Ursula Le Guin

City of Illusions ★★★☆☆

This review contains spoilers. Poster.

He was staked now totally on one belief: that an honest man cannot be cheated, that truth, if the game be played through right to the end, will lead to truth.

There are one or two places earlier in the novel where Falk has an internal dialogue with himself, perhaps hinting at the protagonist’s eventual plural nature. One might expect that to be developed more thoroughly throughout the book, and such dialogue to be explored in more detail after Falk-Ramarren dual awakening, but in Le Guin’s typical fashion much of the book is a slow journey exploring a character, the world, and their place in it, with a rush of action held off to the every end. Falk-Ramarren does not get much actual interplay in the text before it’s all over and we must imagine what their reconciliation of identity looks like ourselves.

It is also perhaps odd that the liars are defeated not just by truth but also in part by the secrecy, hierarchy and compartmentalisation of Werelian culture, though much like the origin of the Werelian culture itself that can only become useful through it’s joining together of human culture and understanding in Falk, who Ramarren would be lost without just as Falk would be lost without Ramarren.


Planet of Exile ★★★☆☆

Poster.

But who remembers the Year before last?

One people who live only in the concern of the immediate, who cannot look beyond one lifetime except as part of cycle without beginning or end, and another who only look to the past, only able to look to the future by looking at how they could survive together rather than apart.


Rocannon’s World ★★★☆☆

Poster.

They can send death at once, but life is slower.

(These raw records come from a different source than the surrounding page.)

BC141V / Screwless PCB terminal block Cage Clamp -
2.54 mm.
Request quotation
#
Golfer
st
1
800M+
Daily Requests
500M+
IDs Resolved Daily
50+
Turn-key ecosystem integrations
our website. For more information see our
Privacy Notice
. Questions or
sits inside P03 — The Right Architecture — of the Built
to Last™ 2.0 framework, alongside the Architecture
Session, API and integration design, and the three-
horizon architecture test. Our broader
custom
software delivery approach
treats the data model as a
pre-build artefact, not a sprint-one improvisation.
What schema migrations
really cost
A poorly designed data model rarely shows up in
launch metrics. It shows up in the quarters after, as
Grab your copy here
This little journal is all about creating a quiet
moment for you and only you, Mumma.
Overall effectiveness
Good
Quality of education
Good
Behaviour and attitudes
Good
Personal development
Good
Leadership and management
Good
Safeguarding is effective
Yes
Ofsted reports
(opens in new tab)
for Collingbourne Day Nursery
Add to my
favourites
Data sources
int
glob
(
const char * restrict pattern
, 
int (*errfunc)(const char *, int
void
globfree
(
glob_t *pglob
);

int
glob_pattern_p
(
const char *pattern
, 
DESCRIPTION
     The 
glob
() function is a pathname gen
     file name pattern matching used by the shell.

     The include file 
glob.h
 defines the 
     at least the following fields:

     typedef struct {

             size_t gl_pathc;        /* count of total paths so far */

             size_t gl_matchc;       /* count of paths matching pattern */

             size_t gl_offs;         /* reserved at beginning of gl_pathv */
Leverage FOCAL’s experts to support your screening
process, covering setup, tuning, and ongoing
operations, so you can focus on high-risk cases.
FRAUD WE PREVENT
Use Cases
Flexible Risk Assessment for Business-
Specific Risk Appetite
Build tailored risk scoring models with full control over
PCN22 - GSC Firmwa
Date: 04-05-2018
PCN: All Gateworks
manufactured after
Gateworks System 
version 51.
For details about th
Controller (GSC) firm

I have previously read three books in Le Guin’s Hainish Cycle: The Left Hand of Darkness, The Dispossessed and City of Illusions. Having read through Earthsea a few years ago I’ve been meaning to revisit Le Guin’s science fiction series and decided to start at the beginning.

Interesting to see threads of both the later Hainish Cycle books and of Earthsea starting here, with its heroic high fantasy world and story embedded in a science fiction setting. Le Guin’s prose is always wonderful to read and I really enjoyed the contrast in perspectives between Semley in the prologue and Rocannon in the rest of the novel, though it’s difficult not to judge it against her later works and find it less cohesive.